***** DATA LISTING

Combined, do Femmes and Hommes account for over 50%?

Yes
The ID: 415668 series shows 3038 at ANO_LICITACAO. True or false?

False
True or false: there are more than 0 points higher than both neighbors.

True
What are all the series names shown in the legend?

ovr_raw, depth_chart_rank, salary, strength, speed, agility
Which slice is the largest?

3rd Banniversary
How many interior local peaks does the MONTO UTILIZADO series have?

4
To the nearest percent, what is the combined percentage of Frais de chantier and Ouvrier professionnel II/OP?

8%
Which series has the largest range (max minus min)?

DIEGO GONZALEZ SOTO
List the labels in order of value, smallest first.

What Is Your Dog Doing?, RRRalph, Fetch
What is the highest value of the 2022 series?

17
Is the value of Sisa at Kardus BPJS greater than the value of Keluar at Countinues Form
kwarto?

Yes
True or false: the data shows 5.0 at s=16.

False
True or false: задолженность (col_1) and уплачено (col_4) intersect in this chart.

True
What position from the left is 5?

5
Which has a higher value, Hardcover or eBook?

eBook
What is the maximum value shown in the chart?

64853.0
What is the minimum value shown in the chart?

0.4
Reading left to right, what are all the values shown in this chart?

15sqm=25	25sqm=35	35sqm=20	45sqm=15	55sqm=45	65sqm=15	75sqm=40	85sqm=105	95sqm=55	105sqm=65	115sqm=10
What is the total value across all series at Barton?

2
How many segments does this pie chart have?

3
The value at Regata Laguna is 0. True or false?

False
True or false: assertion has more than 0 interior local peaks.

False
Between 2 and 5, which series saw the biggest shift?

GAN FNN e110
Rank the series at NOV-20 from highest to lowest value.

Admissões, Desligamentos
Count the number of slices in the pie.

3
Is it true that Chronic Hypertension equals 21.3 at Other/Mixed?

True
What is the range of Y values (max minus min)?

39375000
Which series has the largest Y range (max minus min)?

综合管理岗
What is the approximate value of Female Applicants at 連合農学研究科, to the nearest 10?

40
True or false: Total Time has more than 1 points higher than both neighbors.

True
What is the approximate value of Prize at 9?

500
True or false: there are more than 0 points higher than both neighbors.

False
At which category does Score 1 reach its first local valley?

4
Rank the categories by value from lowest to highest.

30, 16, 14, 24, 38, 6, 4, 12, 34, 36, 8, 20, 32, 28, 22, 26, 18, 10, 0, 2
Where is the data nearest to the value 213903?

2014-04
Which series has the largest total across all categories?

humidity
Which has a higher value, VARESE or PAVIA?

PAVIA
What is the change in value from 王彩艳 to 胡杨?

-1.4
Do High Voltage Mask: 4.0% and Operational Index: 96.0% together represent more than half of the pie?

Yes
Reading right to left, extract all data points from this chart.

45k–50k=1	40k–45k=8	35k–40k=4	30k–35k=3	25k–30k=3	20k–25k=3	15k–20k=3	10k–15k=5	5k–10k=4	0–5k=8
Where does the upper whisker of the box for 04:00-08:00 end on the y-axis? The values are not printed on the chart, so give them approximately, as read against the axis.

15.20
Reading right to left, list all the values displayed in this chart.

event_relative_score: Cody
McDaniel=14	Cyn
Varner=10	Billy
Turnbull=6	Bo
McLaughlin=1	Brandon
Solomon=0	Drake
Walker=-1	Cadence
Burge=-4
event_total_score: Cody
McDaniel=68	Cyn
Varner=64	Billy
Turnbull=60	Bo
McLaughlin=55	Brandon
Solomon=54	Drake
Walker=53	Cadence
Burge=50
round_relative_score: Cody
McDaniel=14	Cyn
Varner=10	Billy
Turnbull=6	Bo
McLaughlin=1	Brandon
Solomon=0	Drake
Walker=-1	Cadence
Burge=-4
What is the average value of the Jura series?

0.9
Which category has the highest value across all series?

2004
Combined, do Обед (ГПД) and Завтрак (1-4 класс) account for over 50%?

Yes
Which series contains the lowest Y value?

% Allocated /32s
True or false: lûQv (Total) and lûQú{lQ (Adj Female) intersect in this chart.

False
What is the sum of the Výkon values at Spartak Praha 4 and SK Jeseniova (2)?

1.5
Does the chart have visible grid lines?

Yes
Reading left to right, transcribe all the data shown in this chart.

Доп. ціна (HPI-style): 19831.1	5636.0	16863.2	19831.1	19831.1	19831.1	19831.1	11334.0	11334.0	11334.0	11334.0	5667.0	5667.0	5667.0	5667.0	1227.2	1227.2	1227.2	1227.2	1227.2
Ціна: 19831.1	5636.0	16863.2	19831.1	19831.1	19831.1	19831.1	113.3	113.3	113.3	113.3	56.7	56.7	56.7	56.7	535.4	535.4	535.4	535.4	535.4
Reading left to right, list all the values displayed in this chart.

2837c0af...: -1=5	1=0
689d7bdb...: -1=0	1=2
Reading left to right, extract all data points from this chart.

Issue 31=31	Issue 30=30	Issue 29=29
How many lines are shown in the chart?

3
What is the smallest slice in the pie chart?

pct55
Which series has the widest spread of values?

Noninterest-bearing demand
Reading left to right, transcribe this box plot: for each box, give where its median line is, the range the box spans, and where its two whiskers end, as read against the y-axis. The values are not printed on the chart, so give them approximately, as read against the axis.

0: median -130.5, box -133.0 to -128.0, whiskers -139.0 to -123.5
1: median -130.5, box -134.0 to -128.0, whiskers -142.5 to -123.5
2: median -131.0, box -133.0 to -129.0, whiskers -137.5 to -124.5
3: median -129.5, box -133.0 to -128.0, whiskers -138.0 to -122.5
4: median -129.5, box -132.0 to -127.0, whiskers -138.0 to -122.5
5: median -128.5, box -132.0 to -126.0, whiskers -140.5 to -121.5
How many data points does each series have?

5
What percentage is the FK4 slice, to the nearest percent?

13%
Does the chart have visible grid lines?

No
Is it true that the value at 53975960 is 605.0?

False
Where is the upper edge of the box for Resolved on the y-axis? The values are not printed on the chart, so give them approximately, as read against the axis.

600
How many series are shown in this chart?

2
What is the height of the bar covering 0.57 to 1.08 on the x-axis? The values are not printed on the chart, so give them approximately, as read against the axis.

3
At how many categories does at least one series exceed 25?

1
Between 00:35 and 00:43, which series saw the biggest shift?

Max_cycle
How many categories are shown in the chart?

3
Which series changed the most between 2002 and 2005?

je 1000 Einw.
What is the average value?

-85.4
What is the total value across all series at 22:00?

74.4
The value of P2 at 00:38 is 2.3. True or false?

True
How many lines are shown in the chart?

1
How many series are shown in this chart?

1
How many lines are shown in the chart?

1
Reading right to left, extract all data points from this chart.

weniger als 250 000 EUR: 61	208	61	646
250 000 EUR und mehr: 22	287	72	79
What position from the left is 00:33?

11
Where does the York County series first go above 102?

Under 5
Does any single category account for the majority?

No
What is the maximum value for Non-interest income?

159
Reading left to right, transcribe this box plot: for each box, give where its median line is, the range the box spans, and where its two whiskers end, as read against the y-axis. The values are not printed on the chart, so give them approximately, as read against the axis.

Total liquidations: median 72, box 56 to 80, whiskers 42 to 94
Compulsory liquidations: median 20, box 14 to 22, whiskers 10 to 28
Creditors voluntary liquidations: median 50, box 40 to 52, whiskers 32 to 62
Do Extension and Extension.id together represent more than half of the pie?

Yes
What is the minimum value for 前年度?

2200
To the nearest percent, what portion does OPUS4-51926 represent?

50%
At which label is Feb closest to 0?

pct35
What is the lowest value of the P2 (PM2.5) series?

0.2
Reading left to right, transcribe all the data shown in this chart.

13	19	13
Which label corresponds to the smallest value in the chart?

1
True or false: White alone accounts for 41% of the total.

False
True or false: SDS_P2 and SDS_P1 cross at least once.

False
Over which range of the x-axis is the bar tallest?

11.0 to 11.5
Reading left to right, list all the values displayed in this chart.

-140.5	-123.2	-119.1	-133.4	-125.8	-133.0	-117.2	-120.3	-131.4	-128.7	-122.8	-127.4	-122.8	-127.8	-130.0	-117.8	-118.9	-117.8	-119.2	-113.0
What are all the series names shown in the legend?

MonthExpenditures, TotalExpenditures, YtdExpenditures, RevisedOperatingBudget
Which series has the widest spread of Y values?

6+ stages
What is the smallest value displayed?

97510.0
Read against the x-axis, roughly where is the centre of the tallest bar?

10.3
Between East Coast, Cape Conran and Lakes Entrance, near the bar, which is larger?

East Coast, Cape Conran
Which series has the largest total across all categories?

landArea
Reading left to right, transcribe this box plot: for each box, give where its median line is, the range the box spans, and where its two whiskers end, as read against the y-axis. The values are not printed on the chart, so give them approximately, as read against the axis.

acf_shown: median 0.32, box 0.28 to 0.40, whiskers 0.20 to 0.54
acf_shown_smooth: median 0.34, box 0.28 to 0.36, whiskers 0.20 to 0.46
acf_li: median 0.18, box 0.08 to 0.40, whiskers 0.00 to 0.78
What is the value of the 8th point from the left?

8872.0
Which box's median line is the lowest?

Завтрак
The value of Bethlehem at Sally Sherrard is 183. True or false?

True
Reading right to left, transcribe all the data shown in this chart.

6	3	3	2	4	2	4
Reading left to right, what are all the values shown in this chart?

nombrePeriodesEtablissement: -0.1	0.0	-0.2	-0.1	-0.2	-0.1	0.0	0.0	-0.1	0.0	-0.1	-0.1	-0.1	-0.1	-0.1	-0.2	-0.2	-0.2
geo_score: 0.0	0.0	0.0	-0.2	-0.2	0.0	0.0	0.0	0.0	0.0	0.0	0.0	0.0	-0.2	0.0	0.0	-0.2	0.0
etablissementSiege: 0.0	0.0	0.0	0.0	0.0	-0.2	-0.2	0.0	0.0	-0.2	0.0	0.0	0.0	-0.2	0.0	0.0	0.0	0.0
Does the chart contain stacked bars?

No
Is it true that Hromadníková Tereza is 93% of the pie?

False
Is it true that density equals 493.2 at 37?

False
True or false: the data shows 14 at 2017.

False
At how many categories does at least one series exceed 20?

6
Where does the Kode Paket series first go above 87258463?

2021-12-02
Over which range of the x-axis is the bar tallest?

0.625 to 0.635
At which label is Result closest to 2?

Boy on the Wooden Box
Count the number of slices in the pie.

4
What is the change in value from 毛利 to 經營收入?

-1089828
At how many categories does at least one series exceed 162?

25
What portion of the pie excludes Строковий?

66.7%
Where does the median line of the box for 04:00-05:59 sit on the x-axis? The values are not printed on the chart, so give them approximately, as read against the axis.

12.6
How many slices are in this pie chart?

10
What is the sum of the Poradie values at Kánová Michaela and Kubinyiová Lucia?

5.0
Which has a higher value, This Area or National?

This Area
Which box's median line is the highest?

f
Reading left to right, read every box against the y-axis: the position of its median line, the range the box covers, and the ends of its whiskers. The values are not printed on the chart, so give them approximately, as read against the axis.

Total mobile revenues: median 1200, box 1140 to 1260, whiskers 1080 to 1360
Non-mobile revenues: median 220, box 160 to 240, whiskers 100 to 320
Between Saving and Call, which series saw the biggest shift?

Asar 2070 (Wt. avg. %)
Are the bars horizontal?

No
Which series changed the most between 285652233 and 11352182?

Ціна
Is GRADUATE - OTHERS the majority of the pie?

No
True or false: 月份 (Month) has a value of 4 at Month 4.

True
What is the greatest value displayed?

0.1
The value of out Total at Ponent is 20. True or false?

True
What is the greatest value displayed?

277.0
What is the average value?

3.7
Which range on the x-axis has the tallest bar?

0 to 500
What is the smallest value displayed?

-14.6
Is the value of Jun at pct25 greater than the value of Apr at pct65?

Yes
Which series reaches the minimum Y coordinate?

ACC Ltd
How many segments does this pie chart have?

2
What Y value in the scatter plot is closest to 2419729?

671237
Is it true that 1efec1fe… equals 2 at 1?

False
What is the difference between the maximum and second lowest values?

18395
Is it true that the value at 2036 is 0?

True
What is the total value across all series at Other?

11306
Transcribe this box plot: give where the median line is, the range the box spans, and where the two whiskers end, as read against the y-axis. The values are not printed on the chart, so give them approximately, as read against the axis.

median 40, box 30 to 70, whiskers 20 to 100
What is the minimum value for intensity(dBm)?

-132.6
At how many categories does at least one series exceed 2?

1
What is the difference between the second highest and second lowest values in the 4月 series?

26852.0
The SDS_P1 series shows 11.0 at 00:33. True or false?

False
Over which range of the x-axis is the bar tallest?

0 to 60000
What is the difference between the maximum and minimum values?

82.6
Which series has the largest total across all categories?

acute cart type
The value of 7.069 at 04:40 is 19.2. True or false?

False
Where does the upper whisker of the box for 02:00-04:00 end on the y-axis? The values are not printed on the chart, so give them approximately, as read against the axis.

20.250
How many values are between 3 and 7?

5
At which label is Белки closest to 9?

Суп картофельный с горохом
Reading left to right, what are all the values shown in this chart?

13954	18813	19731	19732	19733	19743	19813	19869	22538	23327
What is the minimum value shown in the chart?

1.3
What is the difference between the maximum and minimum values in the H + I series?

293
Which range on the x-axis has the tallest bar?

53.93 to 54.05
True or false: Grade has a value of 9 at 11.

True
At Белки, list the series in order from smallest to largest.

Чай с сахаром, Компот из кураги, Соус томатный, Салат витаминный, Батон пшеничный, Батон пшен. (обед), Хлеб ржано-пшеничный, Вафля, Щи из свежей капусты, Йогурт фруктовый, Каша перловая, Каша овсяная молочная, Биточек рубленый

**********

TASK DIRECTIONS | Rewrite the items above as a Markdown table with the columns Row and Line, one line per row with its row number, starting at the first line of the items and ending at the line containing "True or false: the data shows 5.0 at s=16.", both included. Leave out blank lines.

THE COMPLETED TASK |
| Row | Line |
|---|---|
| 1 | Combined, do Femmes and Hommes account for over 50%? |
| 2 | Yes |
| 3 | The ID: 415668 series shows 3038 at ANO_LICITACAO. True or false? |
| 4 | False |
| 5 | True or false: there are more than 0 points higher than both neighbors. |
| 6 | True |
| 7 | What are all the series names shown in the legend? |
| 8 | ovr_raw, depth_chart_rank, salary, strength, speed, agility |
| 9 | Which slice is the largest? |
| 10 | 3rd Banniversary |
| 11 | How many interior local peaks does the MONTO UTILIZADO series have? |
| 12 | 4 |
| 13 | To the nearest percent, what is the combined percentage of Frais de chantier and Ouvrier professionnel II/OP? |
| 14 | 8% |
| 15 | Which series has the largest range (max minus min)? |
| 16 | DIEGO GONZALEZ SOTO |
| 17 | List the labels in order of value, smallest first. |
| 18 | What Is Your Dog Doing?, RRRalph, Fetch |
| 19 | What is the highest value of the 2022 series? |
| 20 | 17 |
| 21 | Is the value of Sisa at Kardus BPJS greater than the value of Keluar at Countinues Form |
| 22 | kwarto? |
| 23 | Yes |
| 24 | True or false: the data shows 5.0 at s=16. |